In 1924, Charles E. Toberman acquired the property. He kept the Outpost name and developed the property as one of several 1920s Hollywood luxury residential neighborhoods. The area became known as an affluent area with many rich and famous residents. "Homes had to be designed in Spanish, Mediterranean or California modern style, have red tile roofs, plenty of patios for "outdoor living," and be approved by architectural committee before being built." Most of the original houses have been preserved, and Lower Outpost looks much like it did in the 1920s.

In the 1920s, in the hills above the development, a large sign spelled out "Outpost" in red neon letters 30 feet high. It was intended to compete with the Hollywoodland sign, (which later became the Hollywood sign). At the time, it was the largest neon sign in the United States. The Outpost sign was dismantled during World War II, and the wreckage of the sign was left in place, buried in the weeds. Even the original foundation and electrical junction boxes survived. The twisted remains were identified by hikers in 2002.

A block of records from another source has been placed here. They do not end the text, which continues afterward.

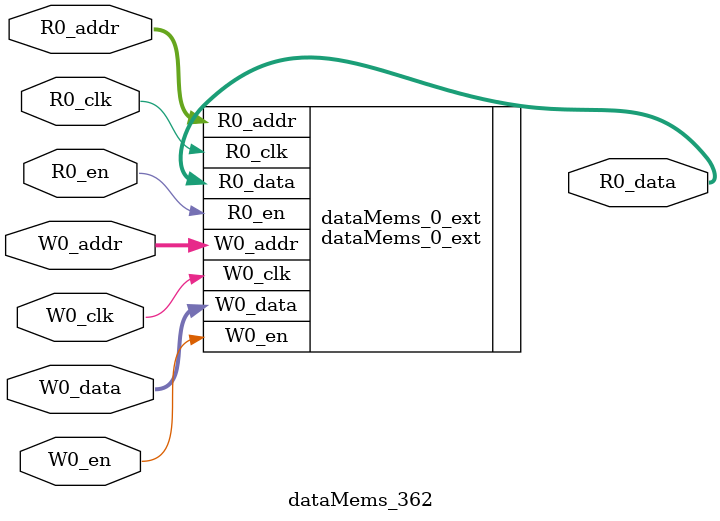
<source format=sv>
`ifndef RANDOMIZE
  `ifdef RANDOMIZE_REG_INIT
    `define RANDOMIZE
  `endif // RANDOMIZE_REG_INIT
`endif // not def RANDOMIZE
`ifndef RANDOMIZE
  `ifdef RANDOMIZE_MEM_INIT
    `define RANDOMIZE
  `endif // RANDOMIZE_MEM_INIT
`endif // not def RANDOMIZE

`ifndef RANDOM
  `define RANDOM $random
`endif // not def RANDOM

// Users can define 'PRINTF_COND' to add an extra gate to prints.
`ifndef PRINTF_COND_
  `ifdef PRINTF_COND
    `define PRINTF_COND_ (`PRINTF_COND)
  `else  // PRINTF_COND
    `define PRINTF_COND_ 1
  `endif // PRINTF_COND
`endif // not def PRINTF_COND_

// Users can define 'ASSERT_VERBOSE_COND' to add an extra gate to assert error printing.
`ifndef ASSERT_VERBOSE_COND_
  `ifdef ASSERT_VERBOSE_COND
    `define ASSERT_VERBOSE_COND_ (`ASSERT_VERBOSE_COND)
  `else  // ASSERT_VERBOSE_COND
    `define ASSERT_VERBOSE_COND_ 1
  `endif // ASSERT_VERBOSE_COND
`endif // not def ASSERT_VERBOSE_COND_

// Users can define 'STOP_COND' to add an extra gate to stop conditions.
`ifndef STOP_COND_
  `ifdef STOP_COND
    `define STOP_COND_ (`STOP_COND)
  `else  // STOP_COND
    `define STOP_COND_ 1
  `endif // STOP_COND
`endif // not def STOP_COND_

// Users can define INIT_RANDOM as general code that gets injected into the
// initializer block for modules with registers.
`ifndef INIT_RANDOM
  `define INIT_RANDOM
`endif // not def INIT_RANDOM

// If using random initialization, you can also define RANDOMIZE_DELAY to
// customize the delay used, otherwise 0.002 is used.
`ifndef RANDOMIZE_DELAY
  `define RANDOMIZE_DELAY 0.002
`endif // not def RANDOMIZE_DELAY

// Define INIT_RANDOM_PROLOG_ for use in our modules below.
`ifndef INIT_RANDOM_PROLOG_
  `ifdef RANDOMIZE
    `ifdef VERILATOR
      `define INIT_RANDOM_PROLOG_ `INIT_RANDOM
    `else  // VERILATOR
      `define INIT_RANDOM_PROLOG_ `INIT_RANDOM #`RANDOMIZE_DELAY begin end
    `endif // VERILATOR
  `else  // RANDOMIZE
    `define INIT_RANDOM_PROLOG_
  `endif // RANDOMIZE
`endif // not def INIT_RANDOM_PROLOG_

// Include register initializers in init blocks unless synthesis is set
`ifndef SYNTHESIS
  `ifndef ENABLE_INITIAL_REG_
    `define ENABLE_INITIAL_REG_
  `endif // not def ENABLE_INITIAL_REG_
`endif // not def SYNTHESIS

// Include rmemory initializers in init blocks unless synthesis is set
`ifndef SYNTHESIS
  `ifndef ENABLE_INITIAL_MEM_
    `define ENABLE_INITIAL_MEM_
  `endif // not def ENABLE_INITIAL_MEM_
`endif // not def SYNTHESIS

module dataMems_362(	// @[generators/ara/src/main/scala/UnsafeAXI4ToTL.scala:365:62]
  input  [4:0]  R0_addr,
  input         R0_en,
  input         R0_clk,
  output [66:0] R0_data,
  input  [4:0]  W0_addr,
  input         W0_en,
  input         W0_clk,
  input  [66:0] W0_data
);

  dataMems_0_ext dataMems_0_ext (	// @[generators/ara/src/main/scala/UnsafeAXI4ToTL.scala:365:62]
    .R0_addr (R0_addr),
    .R0_en   (R0_en),
    .R0_clk  (R0_clk),
    .R0_data (R0_data),
    .W0_addr (W0_addr),
    .W0_en   (W0_en),
    .W0_clk  (W0_clk),
    .W0_data (W0_data)
  );
endmodule


</source>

In 1967, a homeowners association was formed to combat what residents considered to be inappropriate development. In the 1980s, the group helped to prevent the development of Runyon Canyon.

The Outpost Estates development was one of the first neighborhoods in the country to offer all-underground utilities.

The neighborhood is featured in Episode 14018 of California's Gold with Huell Howser.

==Education==
Residents are zoned to three elementary schools, depending upon address: Gardner Street Elementary School, Selma Elementary School, and Valley View Elementary School. All residents are zoned to Bancroft Middle School and Hollywood High School.